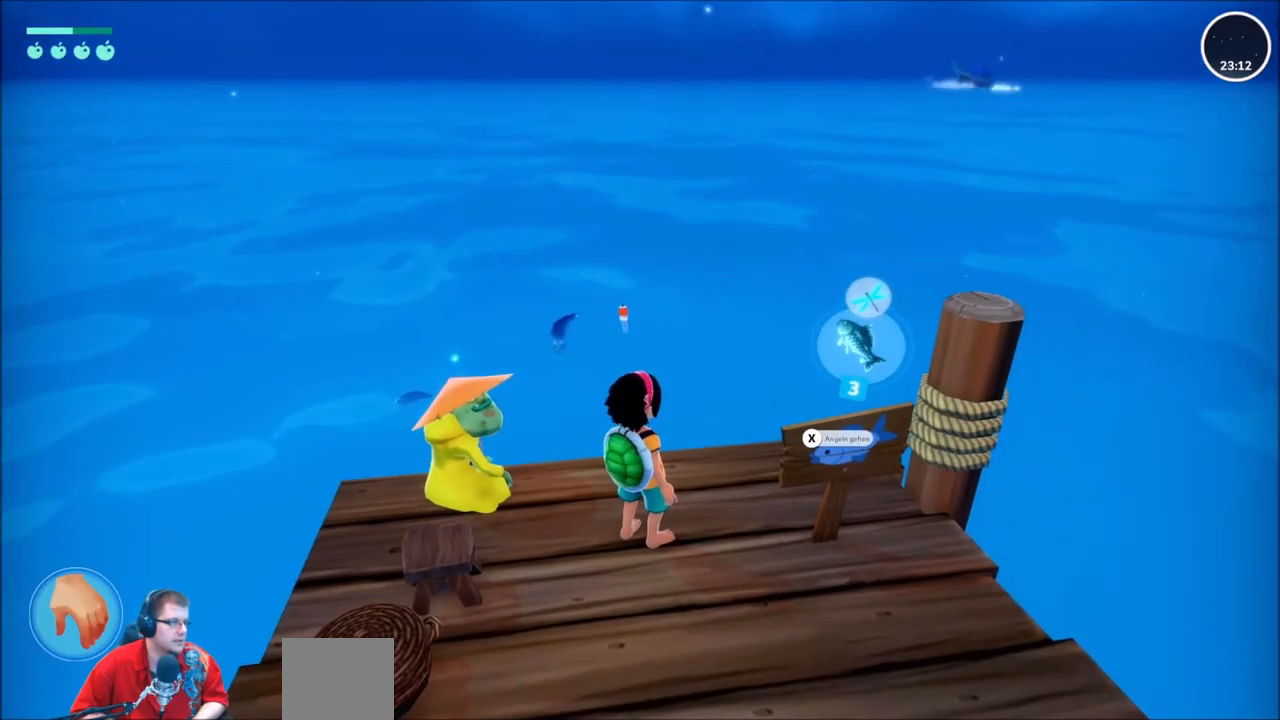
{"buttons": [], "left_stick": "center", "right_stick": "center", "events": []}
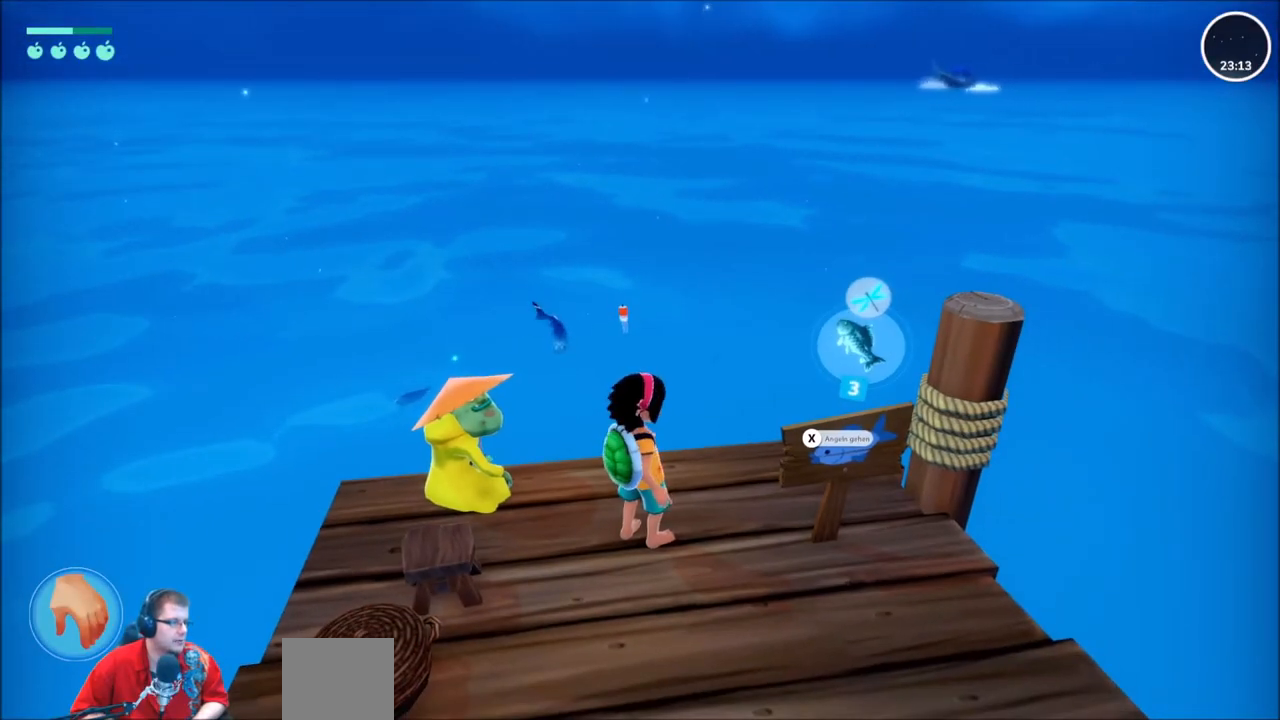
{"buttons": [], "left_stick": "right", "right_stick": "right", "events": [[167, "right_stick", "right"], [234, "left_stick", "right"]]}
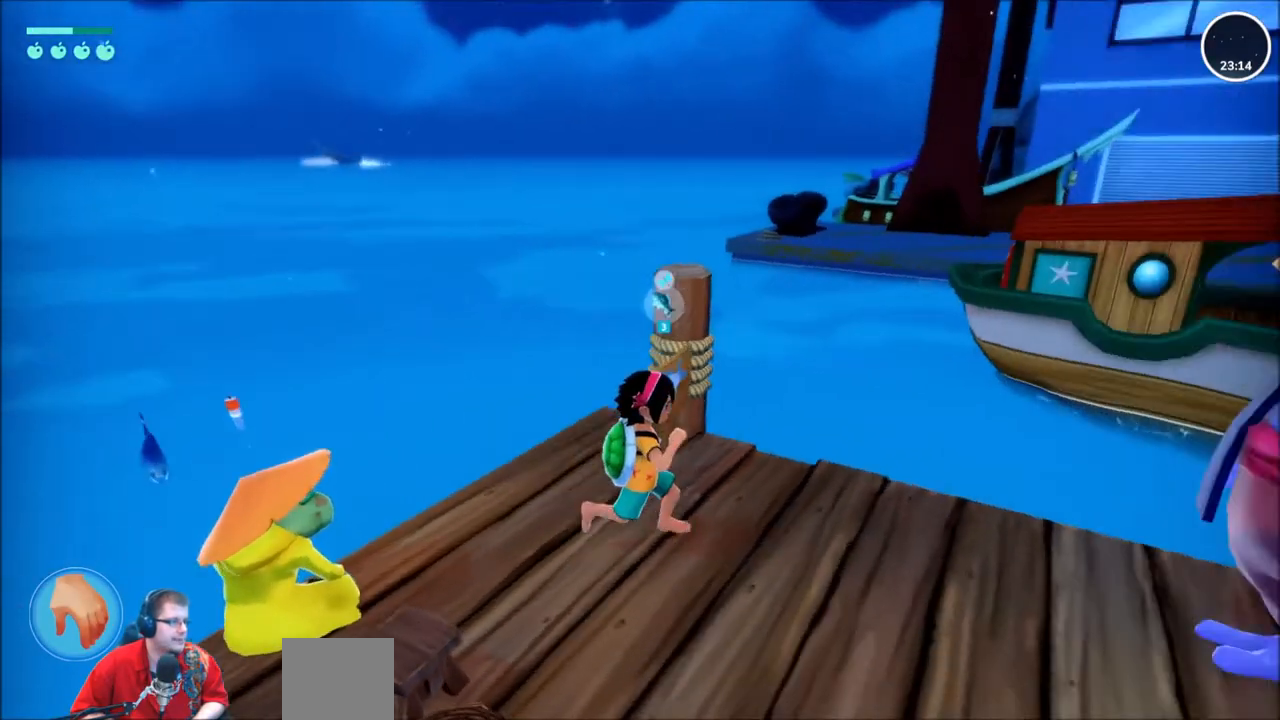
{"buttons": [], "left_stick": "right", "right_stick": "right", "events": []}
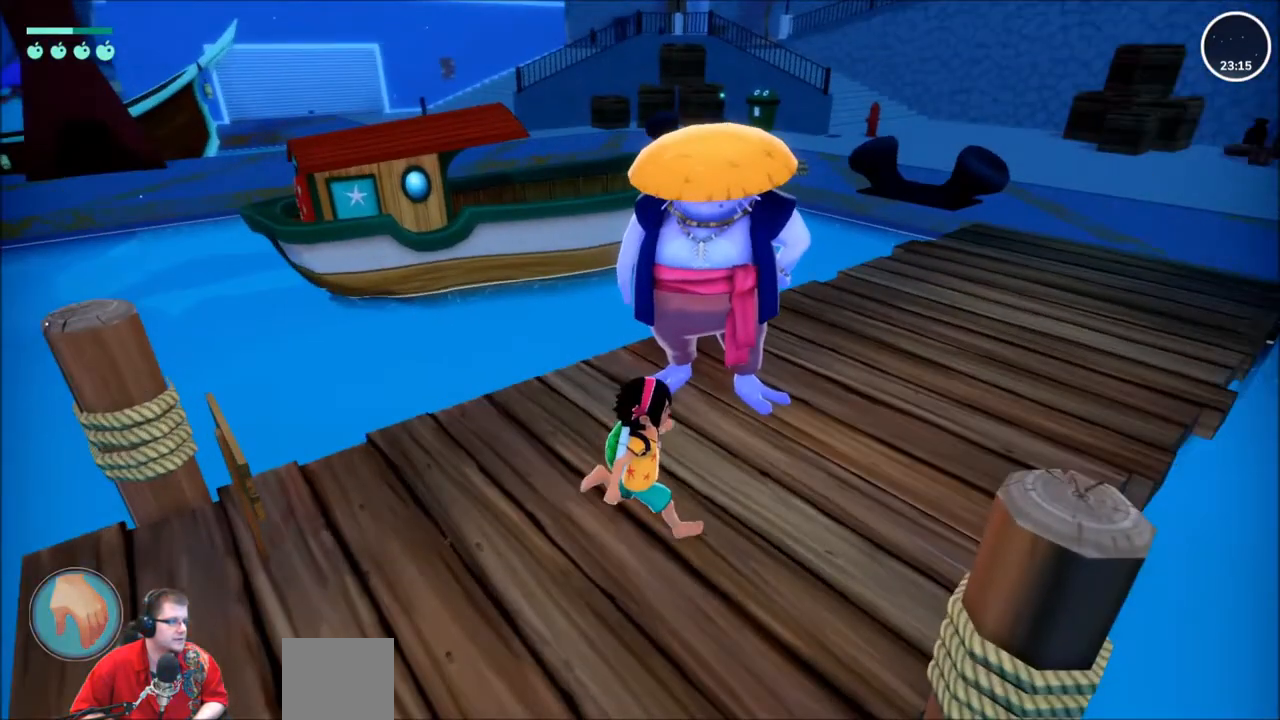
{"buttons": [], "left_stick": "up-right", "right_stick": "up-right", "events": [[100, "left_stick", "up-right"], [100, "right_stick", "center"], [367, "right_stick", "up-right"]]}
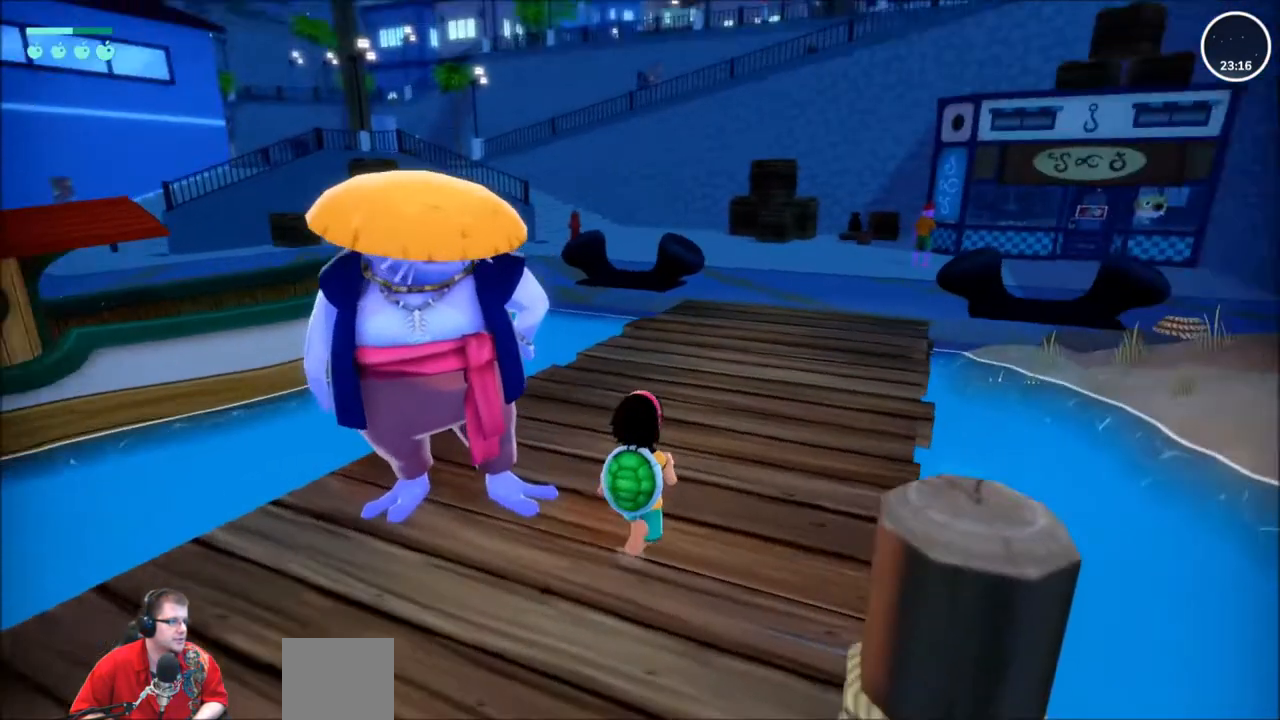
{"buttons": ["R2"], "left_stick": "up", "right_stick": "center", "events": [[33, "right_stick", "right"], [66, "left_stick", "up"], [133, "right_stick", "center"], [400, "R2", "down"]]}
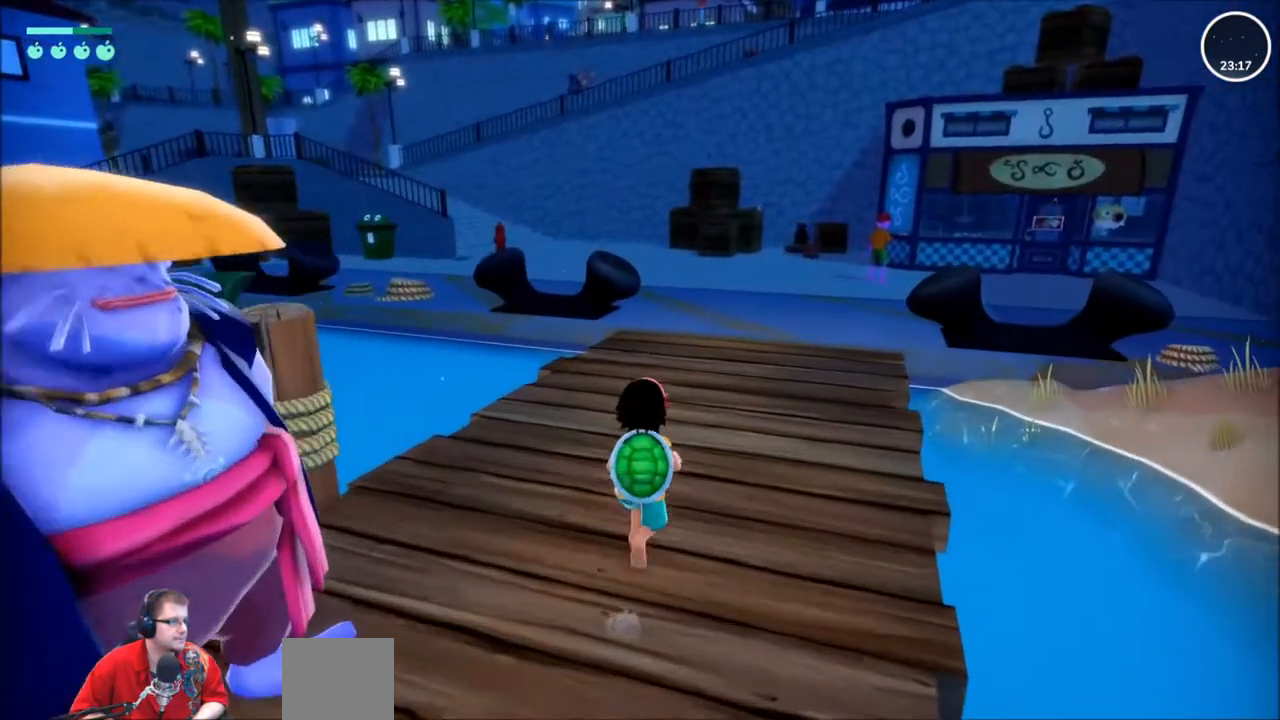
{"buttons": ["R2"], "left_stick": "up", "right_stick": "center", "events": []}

────────

Every line of the data above that includes "center" should be listed.

{"buttons": [], "left_stick": "center", "right_stick": "center", "events": []}
{"buttons": [], "left_stick": "up-right", "right_stick": "up-right", "events": [[100, "left_stick", "up-right"], [100, "right_stick", "center"], [367, "right_stick", "up-right"]]}
{"buttons": ["R2"], "left_stick": "up", "right_stick": "center", "events": [[33, "right_stick", "right"], [66, "left_stick", "up"], [133, "right_stick", "center"], [400, "R2", "down"]]}
{"buttons": ["R2"], "left_stick": "up", "right_stick": "center", "events": []}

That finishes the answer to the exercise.